All’incontro hanno partecipato i sindaci dei comuni della Valle del Savio: Cesena, Bagno di Romagna, Mercato Saraceno, Montiano, Sarsina e Verghereto. E poi Cervia, Cesenatico e Ravenna.

I primi cittadini hanno chiarito come «nell’incontro con il Governo saranno affrontati non solo i temi della viabilità ma anche le richieste partite dall’intero tessuto economico: dagli sgravi fiscali agli storni per i maggiori costi che le aziende devono affrontare. Mentre se le criticità dovessero perdurare, si deve richiedere, come per il ponte Morandi di Genova, lo stato di emergenza nazionale».

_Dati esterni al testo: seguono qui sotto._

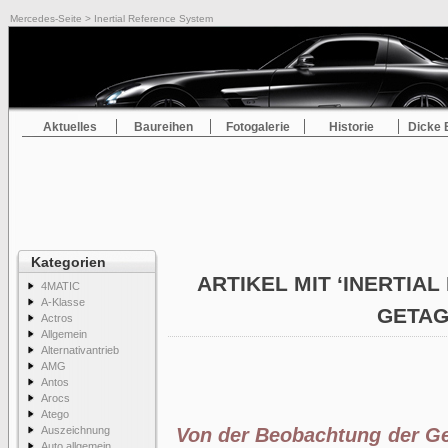
Mercedes-Seite
> Inertial Reference System
Aktuelles
Baureihen
Fotogalerie
Historie
Dicke 
Kategorien
ARTIKEL MIT ‘INERTIA
4MATIC
A-Klasse
GETA
Actros
Allgemein
Alternativantrieb
AMG
Antos
Arocs
Atego
Auszeichnung
Von der Beobachtung der Ge
Auto allgemein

Secondo Fai Conftrasporto «la situazione è insostenibile. La chiusura sta avendo conseguenze fortemente negative sulle imprese di autotrasporto, in particolare umbre, costringendole ad affrontare costi aggiuntivi e tempi di percorrenza dilatati – spiega Andrea Manfron, segretario generale Fai -. La cosa è inaccettabile non solo per il nostro settore ma per l’intera filiera produttiva. Il ministro Toninelli, le istituzioni e tutti i soggetti preposti, a iniziare dall’ANAS, si attivino per dare risposte concrete in tempi rapidissimi».